01Schwerpunkt und Themenbreite
Die Mittelpresse (Vorarlberger Nachrichten, Salzburger Nachrichten) konzentriert sich auf Googles konkrete Suchmaschinen-Modernisierung als einzelne, kohärente Ankündigung. Die Boulevard-Medien hingegen – besonders Heute.at mit 22 Einträgen – konstruieren eine fragmentarische KI-Berichterstattung, die Googles Update mit ChatGPT-Versionen, Gemini-Smart-Home, Bildbearbeitungs-Tools, Prompt-Tipps und persönlichkeitsanalytischen KI-Features verbindet. Dadurch wird aus einer Produktankündigung eine breite Technologie-Offensive inszeniert.
02Dramatisierung und Wortwahl
Die Mittelpresse nutzt neutrale Begriffe wie 'rüstet auf' und 'wird anders aussehen'. OE24 und Heute.at arbeiten hingegen mit Superlativ-Framing ('Google-Hammer', 'große KI-Revolution im Alltag', 'das trifft hart – Millionen betroffen') und Dramatisierungs-Vokabeln. Die Headline 'Das trifft hart – Millionen betroffen! Google kürzt wichtiges Angebot' suggeriert negative Folgen, wo die Mittelpresse bloß Veränderung kommuniziert.

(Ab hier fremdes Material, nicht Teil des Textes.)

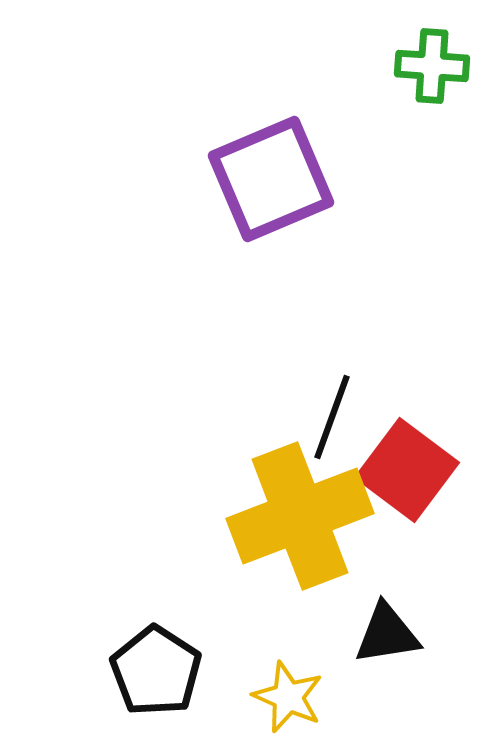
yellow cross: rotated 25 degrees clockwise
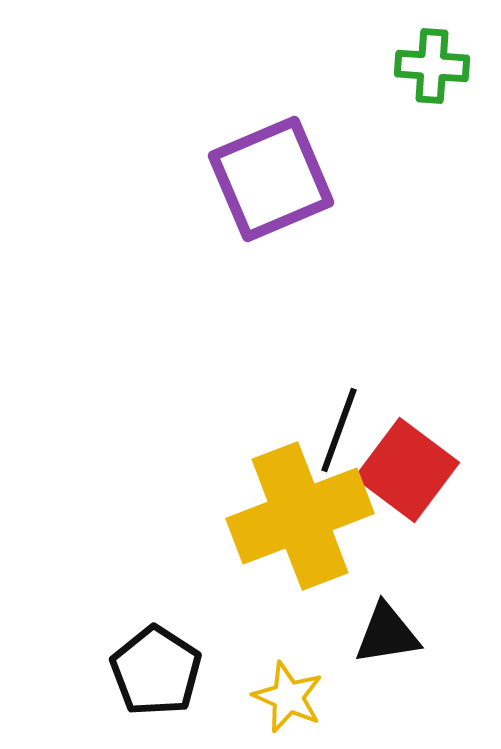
black line: moved 7 px right, 13 px down
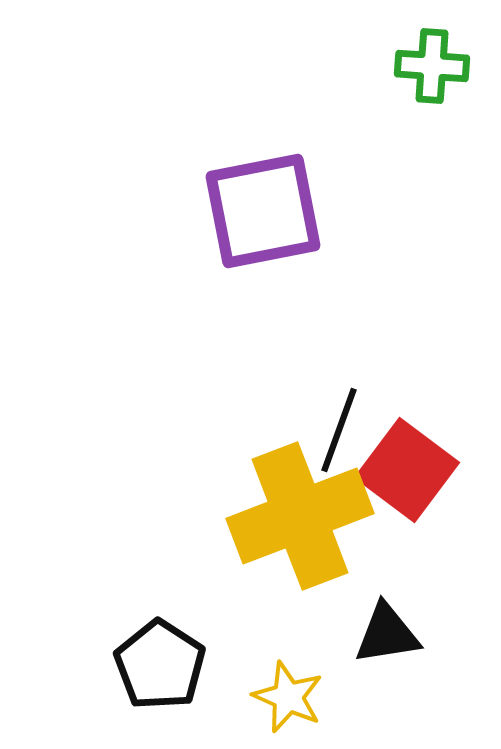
purple square: moved 8 px left, 32 px down; rotated 12 degrees clockwise
black pentagon: moved 4 px right, 6 px up
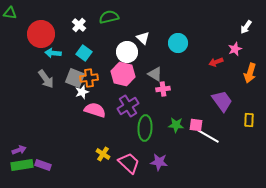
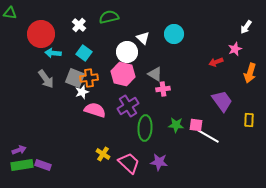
cyan circle: moved 4 px left, 9 px up
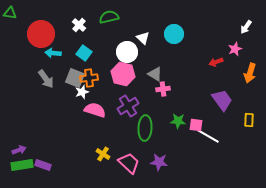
purple trapezoid: moved 1 px up
green star: moved 2 px right, 4 px up
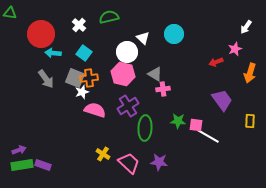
yellow rectangle: moved 1 px right, 1 px down
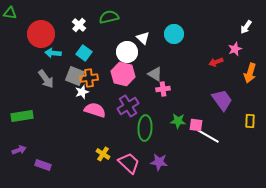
gray square: moved 2 px up
green rectangle: moved 49 px up
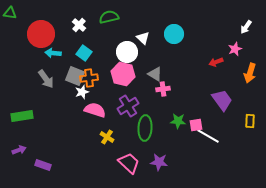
pink square: rotated 16 degrees counterclockwise
yellow cross: moved 4 px right, 17 px up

03Novelty-Überladung und Clickbait-Struktur
Während Mittelpresse eine Ankündigung nachrichtet, packt Boulevard-Berichterstattung (Heute.at dominiert mit Stichwort-Seiten, Tipps-Artikel, KI-Tool-Listen) thematisch zusammenhängende Geschichten in ein Konvolut. Headlines wie 'KI versteht dich nicht? Dieser Prompt hilft weiter' oder 'Eine KI um den Hals und sich nie wieder einsam fühlen?' nutzen persönliche Ansprache und Cliffhanger-Struktur. Dies erzeugt den Eindruck konstanter KI-Disruption, während Mittelpresse die News als einzelnes Ereignis rahmt.
04Kontextualisierung und Konkurrenz-Framing
Die Mittelpresse isoliert Googles Ankündigung und behandelt sie faktenbezogen. Boulevard-Medien positionieren Google in ein Wettbewerbs-Narrativ: 'ChatGPT-5.2 ist da – und will Googles Super-KI schlagen' (Heute.at), 'OpenAI bringt GPT-5 – aber nicht alle sind glücklich'. Dies konstruiert einen KI-Wettkampf und suggeriert existenzielle Spannung, während die Mittelpresse schlicht von Funktions-Updates berichtet.